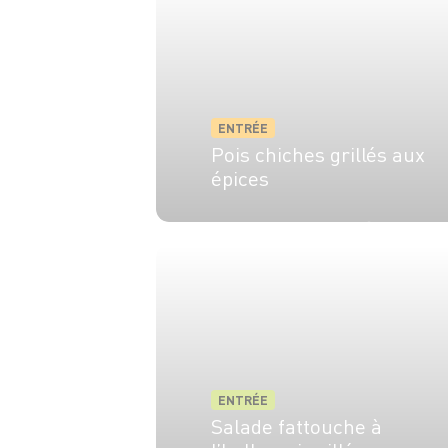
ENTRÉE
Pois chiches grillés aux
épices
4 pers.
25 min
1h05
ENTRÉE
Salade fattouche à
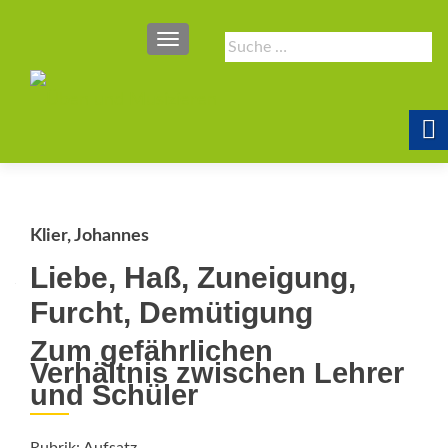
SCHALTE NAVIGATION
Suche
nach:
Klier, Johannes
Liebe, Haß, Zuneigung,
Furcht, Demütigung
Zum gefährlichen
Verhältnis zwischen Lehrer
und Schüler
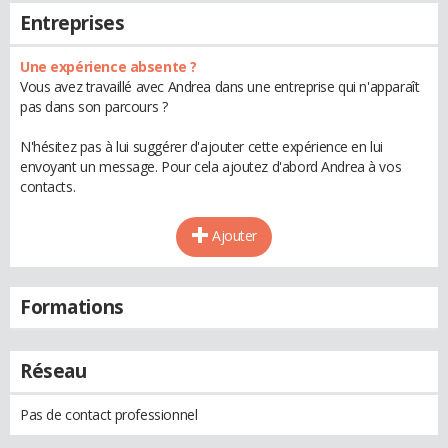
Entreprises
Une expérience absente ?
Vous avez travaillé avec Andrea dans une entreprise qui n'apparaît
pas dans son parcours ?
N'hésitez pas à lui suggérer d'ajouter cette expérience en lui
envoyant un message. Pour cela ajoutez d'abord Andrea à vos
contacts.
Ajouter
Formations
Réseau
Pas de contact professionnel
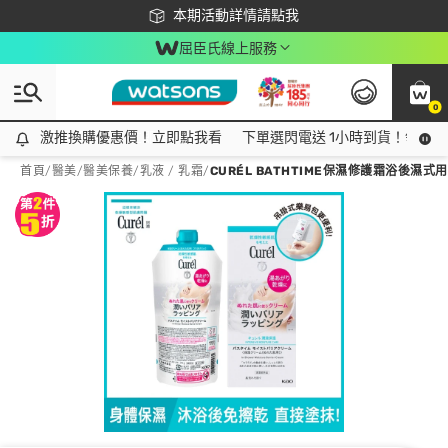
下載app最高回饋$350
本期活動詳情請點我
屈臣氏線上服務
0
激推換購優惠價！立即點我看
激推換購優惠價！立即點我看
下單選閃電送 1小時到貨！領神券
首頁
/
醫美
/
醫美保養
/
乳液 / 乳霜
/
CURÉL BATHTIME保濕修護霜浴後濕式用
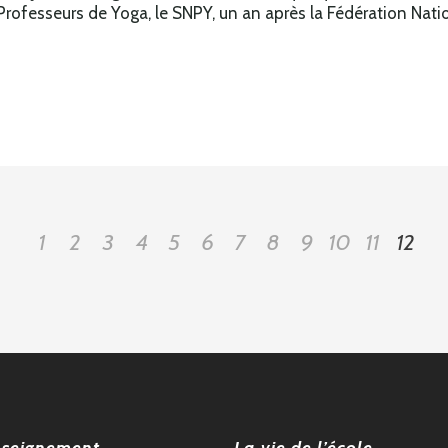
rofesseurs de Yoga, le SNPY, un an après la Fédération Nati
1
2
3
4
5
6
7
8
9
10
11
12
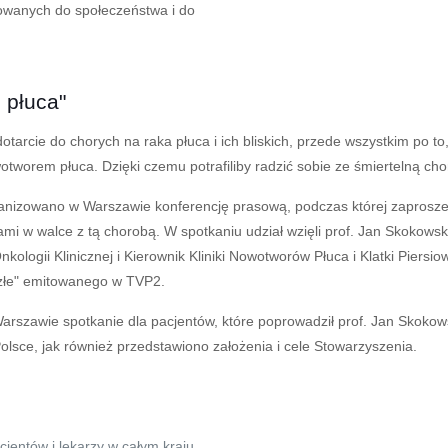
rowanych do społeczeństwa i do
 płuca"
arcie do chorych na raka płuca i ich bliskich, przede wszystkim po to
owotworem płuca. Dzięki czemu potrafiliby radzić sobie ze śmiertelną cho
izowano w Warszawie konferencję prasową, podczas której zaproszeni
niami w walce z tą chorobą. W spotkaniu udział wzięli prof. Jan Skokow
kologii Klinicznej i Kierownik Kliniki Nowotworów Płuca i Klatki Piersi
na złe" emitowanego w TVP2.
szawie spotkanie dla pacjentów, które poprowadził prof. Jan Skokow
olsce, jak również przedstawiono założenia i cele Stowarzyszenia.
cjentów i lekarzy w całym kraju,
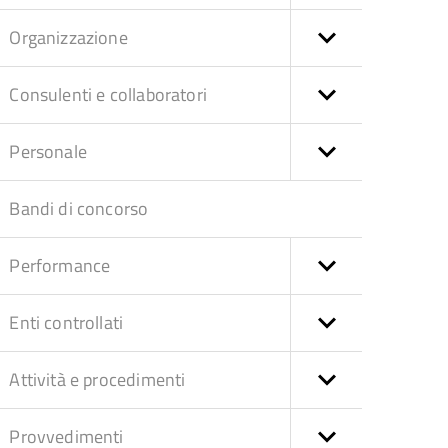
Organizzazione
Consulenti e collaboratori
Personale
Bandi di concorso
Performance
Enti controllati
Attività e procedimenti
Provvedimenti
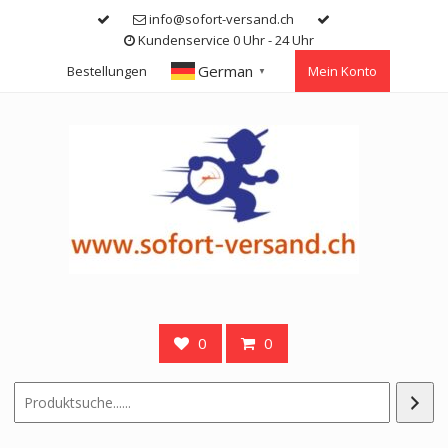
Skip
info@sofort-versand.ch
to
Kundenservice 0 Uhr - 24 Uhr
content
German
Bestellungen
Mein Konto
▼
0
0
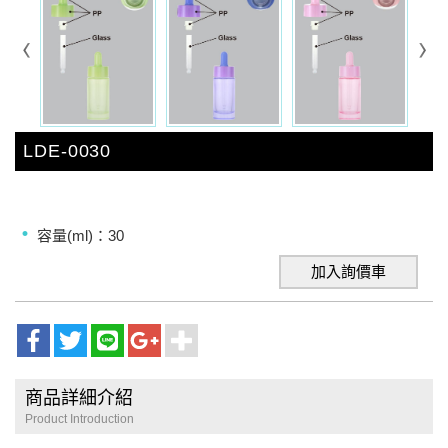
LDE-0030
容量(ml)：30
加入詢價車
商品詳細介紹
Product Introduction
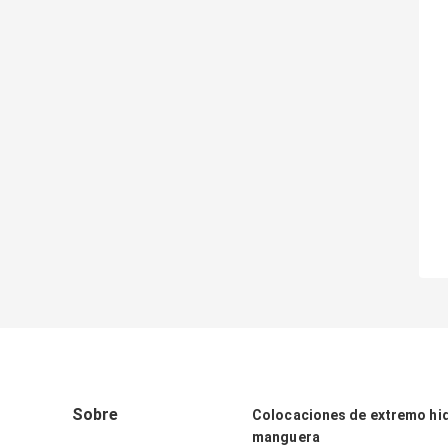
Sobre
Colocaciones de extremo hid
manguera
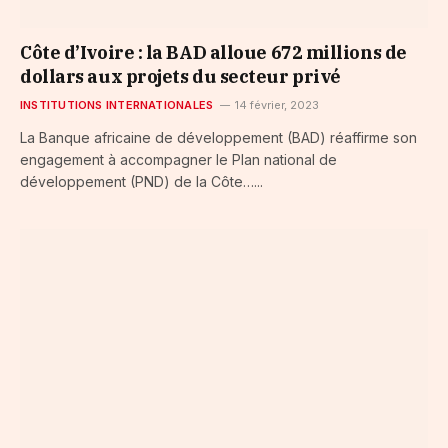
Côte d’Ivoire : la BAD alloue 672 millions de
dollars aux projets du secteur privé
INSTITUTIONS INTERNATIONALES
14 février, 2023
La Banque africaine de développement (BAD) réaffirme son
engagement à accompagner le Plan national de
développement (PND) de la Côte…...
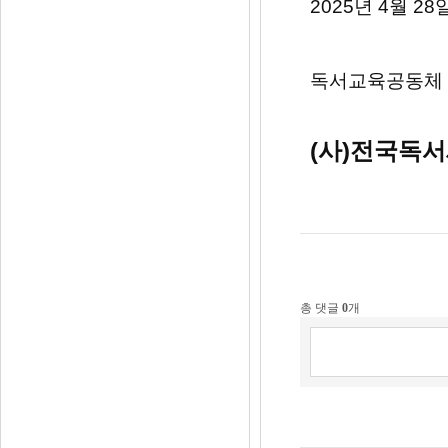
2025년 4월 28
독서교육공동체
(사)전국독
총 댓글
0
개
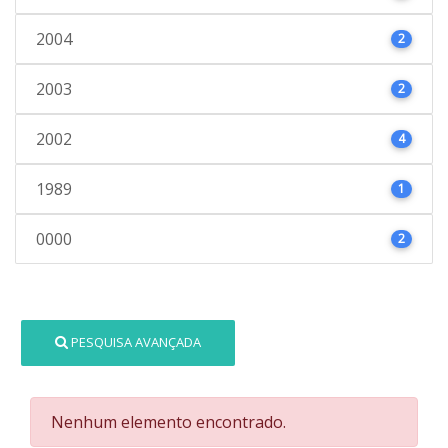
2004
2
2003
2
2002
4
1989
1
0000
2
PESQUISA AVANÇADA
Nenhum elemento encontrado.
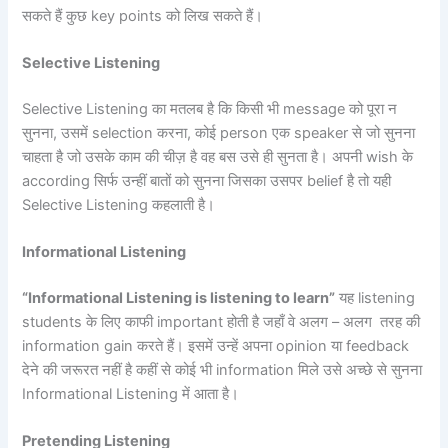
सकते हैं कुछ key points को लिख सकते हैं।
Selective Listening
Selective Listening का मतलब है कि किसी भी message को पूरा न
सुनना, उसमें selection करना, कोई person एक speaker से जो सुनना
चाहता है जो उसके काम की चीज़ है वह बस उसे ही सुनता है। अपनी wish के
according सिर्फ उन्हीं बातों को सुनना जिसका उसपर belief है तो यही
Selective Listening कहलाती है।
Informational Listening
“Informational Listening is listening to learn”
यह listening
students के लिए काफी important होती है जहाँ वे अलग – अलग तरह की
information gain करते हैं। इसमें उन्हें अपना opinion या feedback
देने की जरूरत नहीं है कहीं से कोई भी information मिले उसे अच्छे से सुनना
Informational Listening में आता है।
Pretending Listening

* [Assignment] Using the listing above, reproduce word for word every line from the one containing "Product Introduction" through the one containing "according सिर्फ उन्हीं". Pictures must be left out.

* [Solution below]
Product Introduction
Sobre
Colocaciones de extremo hid
manguera
Côte d’Ivoire : la BAD alloue 672 millions de
dollars aux projets du secteur privé
INSTITUTIONS INTERNATIONALES
14 février, 2023
La Banque africaine de développement (BAD) réaffirme son
engagement à accompagner le Plan national de
développement (PND) de la Côte…...
2025년 4월 28
독서교육공동체
(사)전국독
총 댓글
0
개
2004
2
2003
2
2002
4
1989
1
0000
2
PESQUISA AVANÇADA
Nenhum elemento encontrado.
सकते हैं कुछ key points को लिख सकते हैं।
Selective Listening
Selective Listening का मतलब है कि किसी भी message को पूरा न
सुनना, उसमें selection करना, कोई person एक speaker से जो सुनना
चाहता है जो उसके काम की चीज़ है वह बस उसे ही सुनता है। अपनी wish के
according सिर्फ उन्हीं बातों को सुनना जिसका उसपर belief है तो यही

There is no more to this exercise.